> _EXERCICES À FAIRE_
1 – D'après l'extrait sur la chorégraphie de Ken Ossola, qui a conçu le dispositif mobile placé entre la toile de fond et les danseurs ?
2 – Relevez toutes les œuvres de Mahler citées dans l'extrait sur la chorégraphie de Ken Ossola.
3 – Écrivez la suite de l'extrait sur la chorégraphie de Ken Ossola, à partir de sa dernière phrase.

> _EXTRAIT SOURCE_
━━━━

De là sans doute la réussite de ce pari extrêmement osé. Mais pas seulement. Mahler était un être profondément attiré par la nature, comme il le démontre dans son Chant de la terre. Or Ken Ossola avoue avoir été lui aussi très vite attiré par le rapport que le musicien entretenait avec la nature. Et si cela ne s'explicite pas nécessairement dans sa chorégraphie, ce sont les décors qui sont le reflet de cet amour pour une nature d'une beauté sauvage mais, aussi, redoutable dans ses accès de colère, tout comme on peut les retrouver dans certains passages de ses 2ème et 6ème symphonies. En effet, si le décor du fond - inspiré d'une magnifique photo japonisante de conifères sous la neige fondante au sortir de la brume - évoque les incessants bouleversements de la nature, le dispositif mobile de Nicolas Musin, constitué par une membrane plissée réfléchissante interposée depuis les cintres entre la toile de fond et les danseurs a l'heur d'évoquer, selon les éclairages et les angles, tantôt une profonde vallée verdoyante à la fonte des neiges, tantôt des sommets acérés et des glaciers crevassés sous la tempête. Un regret cependant : si ces décors reflètent assurément l'âme du compositeur, et la danse l'essence de la musique, il est dommage toutefois que Ken Ossola n'ait pu trouver de passerelle formelle entre la danse et le décor...

━━━━

> _DONNÉES_
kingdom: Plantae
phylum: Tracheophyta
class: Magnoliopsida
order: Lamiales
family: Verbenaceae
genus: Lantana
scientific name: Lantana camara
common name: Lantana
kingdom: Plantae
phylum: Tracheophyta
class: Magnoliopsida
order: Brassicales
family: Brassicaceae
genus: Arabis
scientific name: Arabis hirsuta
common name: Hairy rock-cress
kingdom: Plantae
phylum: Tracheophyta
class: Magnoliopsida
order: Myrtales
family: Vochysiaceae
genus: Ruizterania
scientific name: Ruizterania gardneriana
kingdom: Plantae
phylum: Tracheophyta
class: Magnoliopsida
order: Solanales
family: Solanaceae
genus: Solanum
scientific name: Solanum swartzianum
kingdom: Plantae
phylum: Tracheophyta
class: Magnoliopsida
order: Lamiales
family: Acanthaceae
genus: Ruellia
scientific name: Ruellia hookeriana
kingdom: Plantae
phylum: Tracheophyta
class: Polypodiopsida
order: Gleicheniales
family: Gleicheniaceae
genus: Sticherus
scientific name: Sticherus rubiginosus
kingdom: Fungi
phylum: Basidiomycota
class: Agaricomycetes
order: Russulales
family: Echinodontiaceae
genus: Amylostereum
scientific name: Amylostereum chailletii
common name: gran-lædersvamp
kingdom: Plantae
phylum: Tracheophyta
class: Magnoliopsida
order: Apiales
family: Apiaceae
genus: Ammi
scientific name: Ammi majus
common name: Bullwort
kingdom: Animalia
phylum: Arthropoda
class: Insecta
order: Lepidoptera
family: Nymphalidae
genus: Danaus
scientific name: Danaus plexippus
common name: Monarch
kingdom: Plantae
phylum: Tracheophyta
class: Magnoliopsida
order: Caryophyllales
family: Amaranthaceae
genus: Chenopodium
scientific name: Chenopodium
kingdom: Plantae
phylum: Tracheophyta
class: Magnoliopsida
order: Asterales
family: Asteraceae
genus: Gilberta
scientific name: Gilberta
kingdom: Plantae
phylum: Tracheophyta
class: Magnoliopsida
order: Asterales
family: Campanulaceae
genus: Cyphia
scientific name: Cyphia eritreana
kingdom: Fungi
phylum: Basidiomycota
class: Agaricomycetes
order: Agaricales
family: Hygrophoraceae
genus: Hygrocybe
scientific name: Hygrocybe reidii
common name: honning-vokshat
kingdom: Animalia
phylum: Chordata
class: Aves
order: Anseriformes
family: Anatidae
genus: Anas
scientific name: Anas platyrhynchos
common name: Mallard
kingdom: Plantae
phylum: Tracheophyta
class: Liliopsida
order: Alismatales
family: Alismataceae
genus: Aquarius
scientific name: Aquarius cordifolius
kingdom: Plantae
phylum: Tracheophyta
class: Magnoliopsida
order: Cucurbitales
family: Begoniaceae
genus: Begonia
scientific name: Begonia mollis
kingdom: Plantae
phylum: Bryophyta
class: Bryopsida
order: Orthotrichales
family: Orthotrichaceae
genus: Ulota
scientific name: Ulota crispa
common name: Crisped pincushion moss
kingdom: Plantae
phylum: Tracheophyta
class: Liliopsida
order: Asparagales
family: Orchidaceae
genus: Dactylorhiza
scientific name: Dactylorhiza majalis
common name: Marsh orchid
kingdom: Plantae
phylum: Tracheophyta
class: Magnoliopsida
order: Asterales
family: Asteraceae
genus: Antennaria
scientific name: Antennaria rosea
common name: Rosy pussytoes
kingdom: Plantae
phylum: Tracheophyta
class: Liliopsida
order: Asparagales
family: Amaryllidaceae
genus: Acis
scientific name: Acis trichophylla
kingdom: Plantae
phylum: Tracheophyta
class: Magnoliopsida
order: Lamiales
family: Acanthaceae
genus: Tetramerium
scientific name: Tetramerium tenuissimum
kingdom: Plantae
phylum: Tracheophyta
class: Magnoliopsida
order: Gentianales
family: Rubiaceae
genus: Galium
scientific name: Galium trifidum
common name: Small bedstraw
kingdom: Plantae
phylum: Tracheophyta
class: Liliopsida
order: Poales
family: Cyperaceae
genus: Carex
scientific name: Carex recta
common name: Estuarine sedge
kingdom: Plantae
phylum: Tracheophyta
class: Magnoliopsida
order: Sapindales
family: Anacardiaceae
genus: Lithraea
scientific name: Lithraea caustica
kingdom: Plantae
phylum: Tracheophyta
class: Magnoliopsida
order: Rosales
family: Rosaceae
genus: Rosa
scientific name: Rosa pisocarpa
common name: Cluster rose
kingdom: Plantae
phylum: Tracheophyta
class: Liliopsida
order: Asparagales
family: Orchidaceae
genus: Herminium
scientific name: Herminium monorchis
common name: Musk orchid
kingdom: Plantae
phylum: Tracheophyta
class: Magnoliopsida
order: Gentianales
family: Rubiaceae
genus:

━━━━

> _LISTE DES RÉPONSES_
1 – Nicolas Musin.

2 – Le Chant de la terre, la 2e symphonie, la 6e symphonie

3 –
La chorégraphie quant à elle est, comme à l'habitude chez cet artiste, rapide, alambiquée, souvent acrobatique - émaillée de nombreux portés - mais très moelleuse et d'une musicalité extrême. Ken Ossola a délibérément choisi de traduire par la lenteur et la retenue la force émotionnelle de la partition ; mais sa dynamique et sa couleur l'ont été par des mouvements emphatiques et rapides. Si ces derniers, bien que calqués sur la musique, n'en sont pas volontairement l'exact reflet, ils n'en restituent pas moins les émotions et les vibrations qui y sont contenues dans toute leur plénitude. Et il faut saluer la performance, la technicité et la sensibilité de tous les interprètes, à la place desquels je n'aurais pas voulu me trouver !
J.M. Gourreau
Mémoire de l'ombre / Ken Ossola & le Ballet du Grand Théâtre de Genève, Bâtiment des forces motrices, Genève, du 13 au 20 février 2014.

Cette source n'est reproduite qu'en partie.